DERWEIN: Wir sind zwei Hauptamtliche und zehn Ehrenamtliche. Darunter sind auch ehemalige Feuerwehrleute und Rettungskräfte. Sie bringen den „Stallgeruch“ mit, kennen den Berufsalltag unserer Klienten aus eigener Erfahrung. Alle Teammitglieder haben eine spezielle Zusatzausbildung und bilden sich regelmäßig fort.

Wie schwer fällt es Feuerwehrleuten und Sanitätern, sich einzugestehen, dass sie Hilfe brauchen? Ein starker Retter zeigt doch ungern Schwäche.

DERWEIN: Das hat sich in den vergangen Jahren verändert. In der jüngeren Generation ist das eigentlich kein großes Problem mehr. Dort gehört es zur Professionalität, eigene Belastungen zu erkennen. Bei Älteren ist das manchmal noch schwieriger. Wir setzen deshalb auch auf Prävention und machen viele Informationsveranstaltungen. Damit im Ernstfall die Hemmschwelle niedriger ist, sich an uns zu wenden. Ganz wichtig ist dabei auch: Wir arbeiten vertraulich und sind an Schweigepflichten gebunden. Von uns aus würden wir nie Kollegen oder Vorgesetzte eines Klienten informieren. Wobei es auch oft so ist, dass uns Kollegen eines Betroffenen anrufen: „Wir haben hier einen Kameraden, den wollen wir so nicht nach Hause lassen.“ Dann kommen wir auf die Wache und bieten Unterstützung an.

Gibt es auch Einsätze, bei denen sie gleich vor Ort dabei sind?

DERWEIN: Nein, das wäre nicht hilfreich.
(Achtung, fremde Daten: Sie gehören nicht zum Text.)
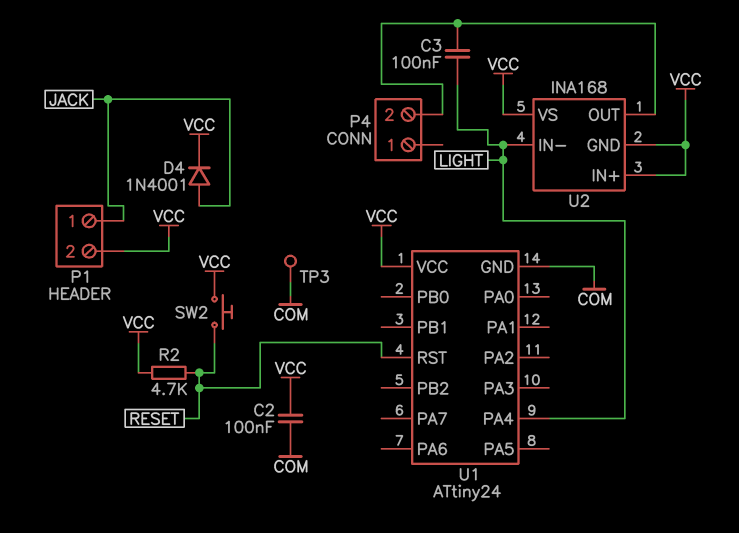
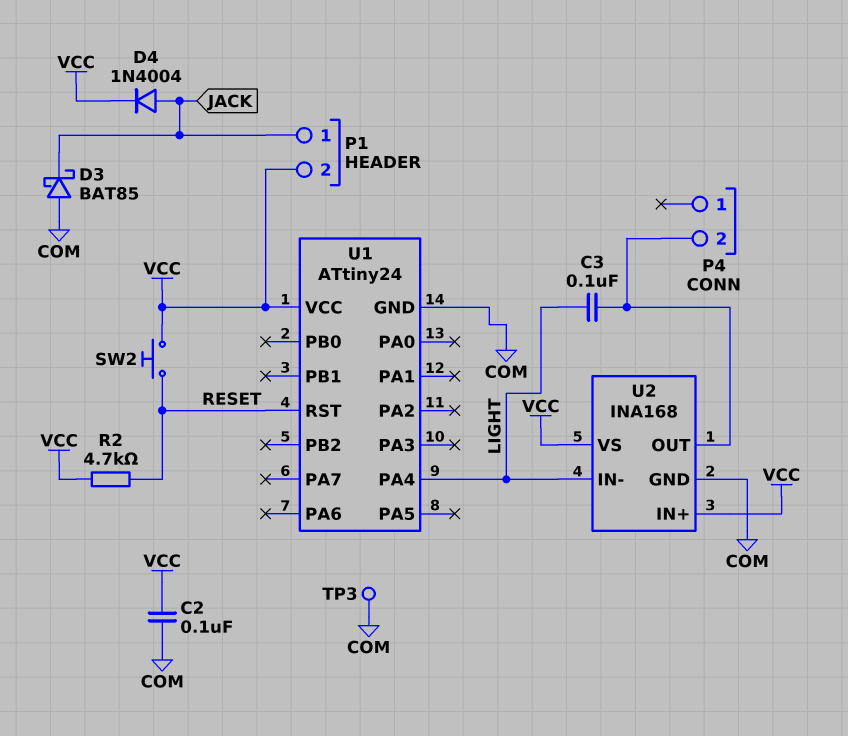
D3: none -> schottky BAT85 (A COM, K JACK)
D4: diode 1N4001 (A JACK, K VCC) -> diode 1N4004 (A JACK, K VCC)
U2 pin GND: VCC -> COM

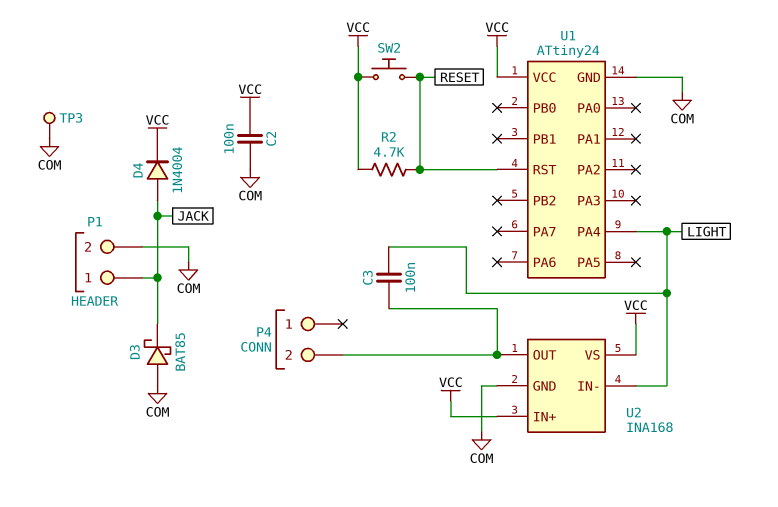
P1 pin 2: VCC -> COM

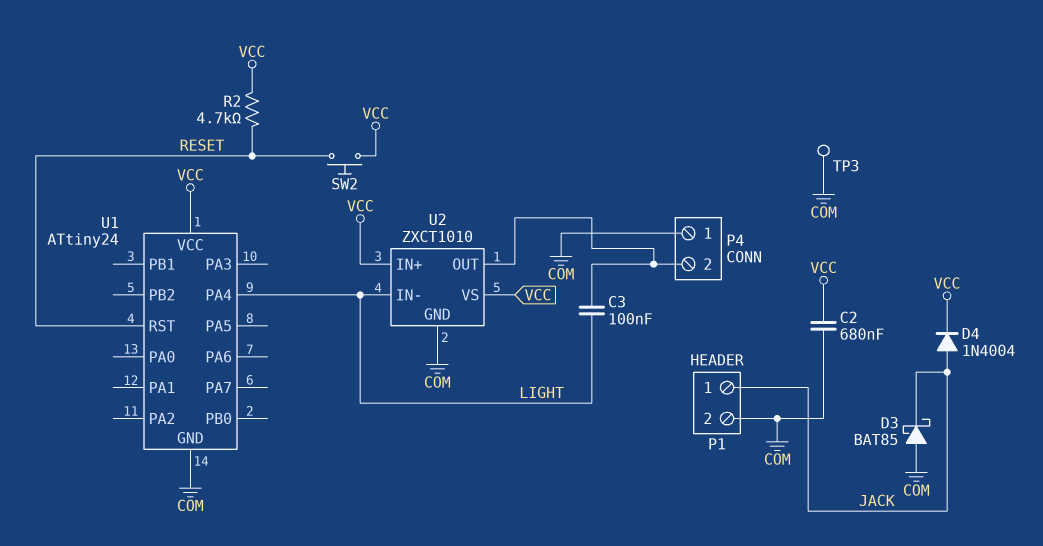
C2: 100nF (COM, VCC) -> 680nF (COM, VCC)
P4 pin 1: none -> COM
U2: INA168 -> ZXCT1010

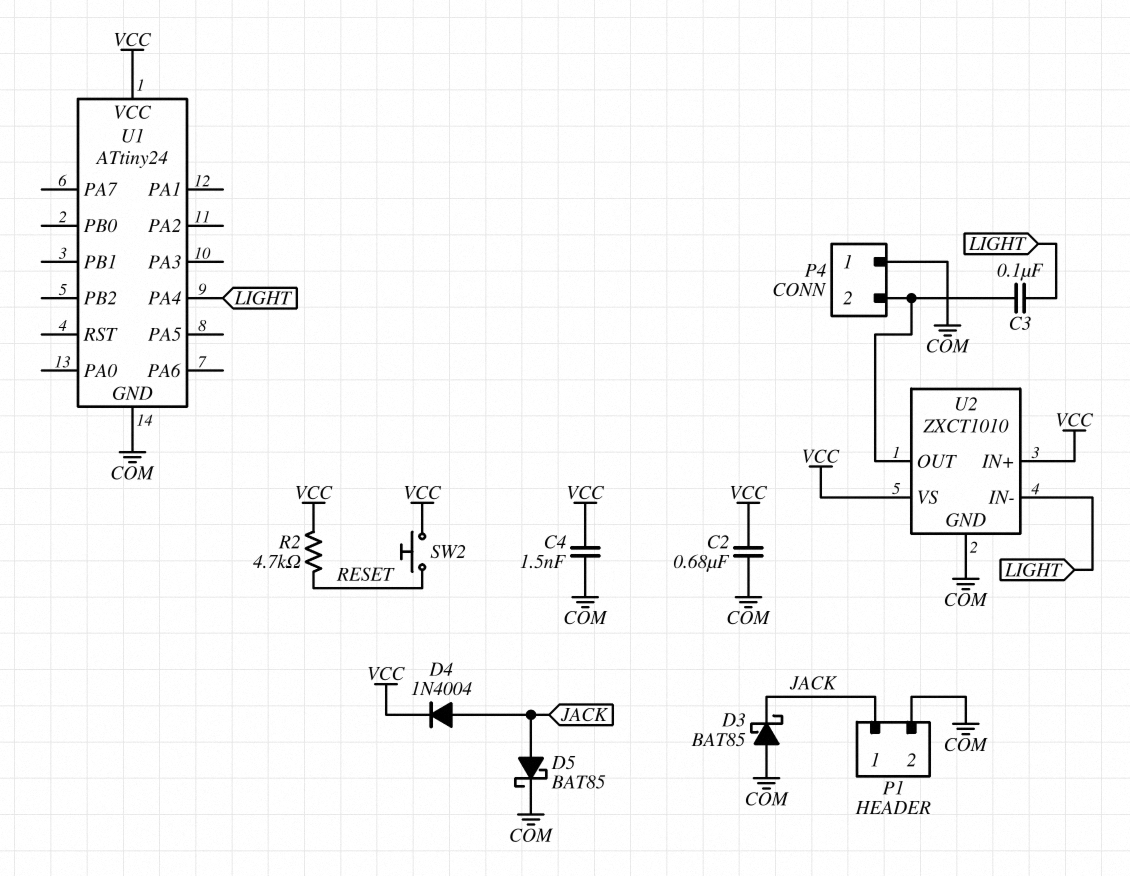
C4: none -> 1.5nF (COM, VCC)
D5: none -> schottky BAT85 (A JACK, K COM)
TP3: test point (COM) -> none
U1 pin RST: RESET -> none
Da sollen die Leute ja ihre Arbeit machen und können niemanden gebrauchen, der daneben steht und ständig fragt, wie es ihnen geht. Die möglichen Belastungsreaktionen setzen sowieso erst nach dem Einsatz ein. Wenn die Anspannung vorbei ist und das Nachdenken beginnt.

Sie sprachen vorhin von Bewältigungsstrategien. Wie können diese aussehen?

DERWEIN: Ganz wichtig ist es, sich Zeit zu nehmen. Denn oft handelt es sich um eine psychische Erschöpfung. Dann hilft es, mit Menschen über das Ereignis zu reden, die einem nahe stehen und die Verständnis für die Situation aufbringen. Man sollte sich aber nicht zu sehr festbeißen, sondern auch Ablenkung und Ausgleich suchen. Körperliche Betätigung und soziale Kontakte sind dabei besonders wichtig.

Gibt es einen herausragenden Fall, der Ihnen eindrücklich in Erinnerung geblieben ist?

DERWEIN: Vor einigen Jahren kamen bei einem Hausbrand zwei Kinder ums Leben. Wir saßen am Abend danach mit vier Feuerwehrleuten, zwei Notärzten und zwei Rettungskräften zusammen. Das war ein langes, sehr intensives Gespräch. Alle Beteiligten haben das Einsatzgeschehen aus ihrer Sicht beschrieben. Wie bei einem Puzzle hat sich daraus Stück für Stück ein Gesamtbild ergeben. Das hat den Betroffenen geholfen, ihre belastenden Eindrücke zu verarbeiten. Sie waren dann damit nicht mehr alleine.